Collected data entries
Content starts

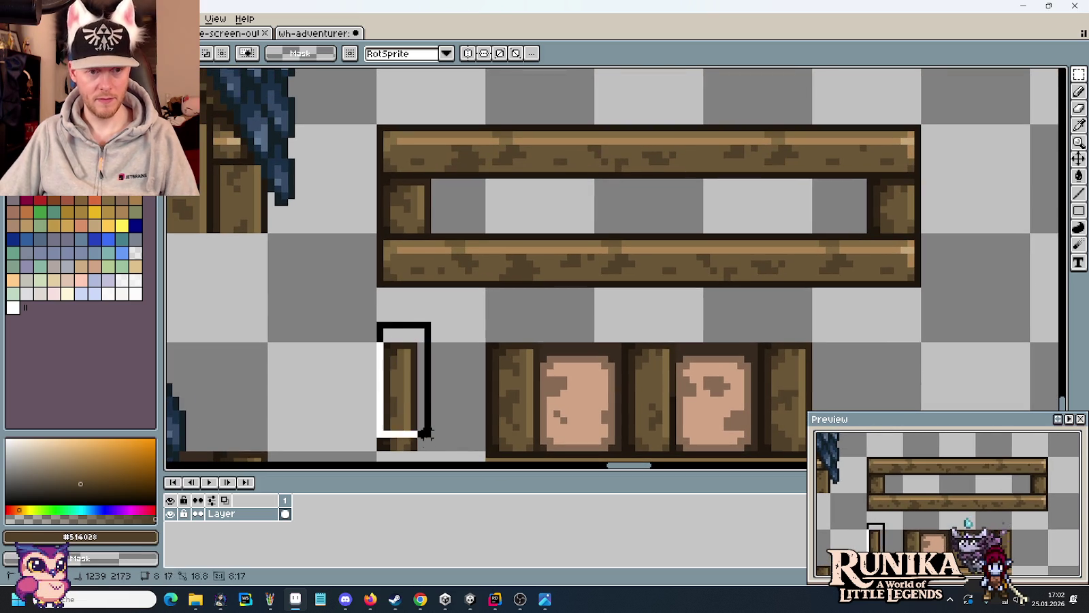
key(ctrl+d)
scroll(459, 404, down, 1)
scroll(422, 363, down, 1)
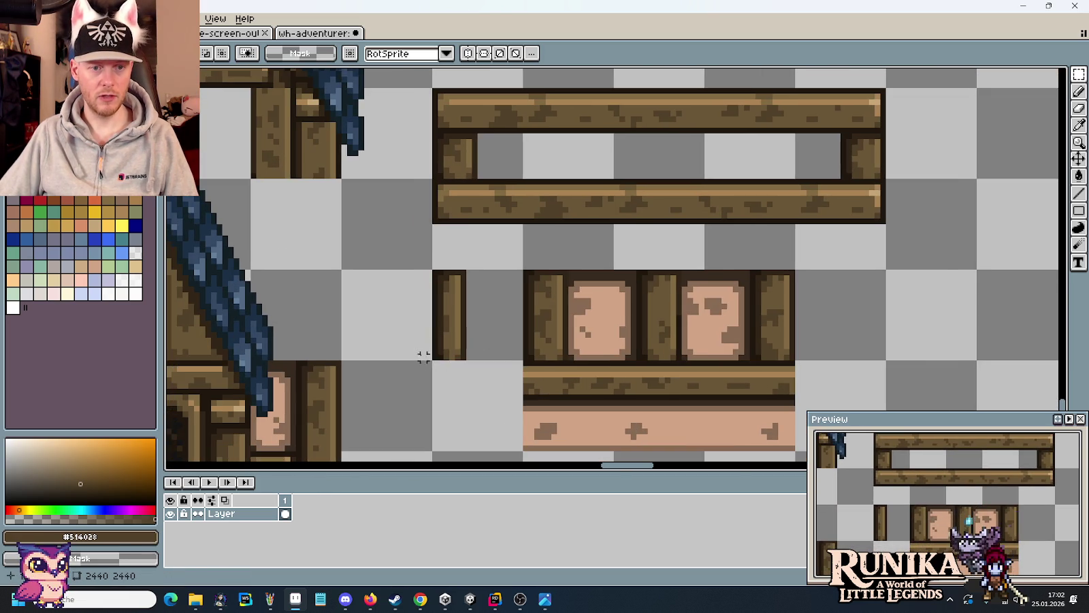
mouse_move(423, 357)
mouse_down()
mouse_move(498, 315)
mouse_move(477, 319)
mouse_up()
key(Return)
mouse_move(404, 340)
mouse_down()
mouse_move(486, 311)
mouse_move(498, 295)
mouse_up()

Content ends

Work to complete —
Print all records word for word, no images.

Answer section —
key(ctrl+d)
scroll(459, 404, down, 1)
scroll(422, 363, down, 1)
mouse_move(423, 357)
mouse_down()
mouse_move(498, 315)
mouse_move(477, 319)
mouse_up()
key(Return)
mouse_move(404, 340)
mouse_down()
mouse_move(486, 311)
mouse_move(498, 295)
mouse_up()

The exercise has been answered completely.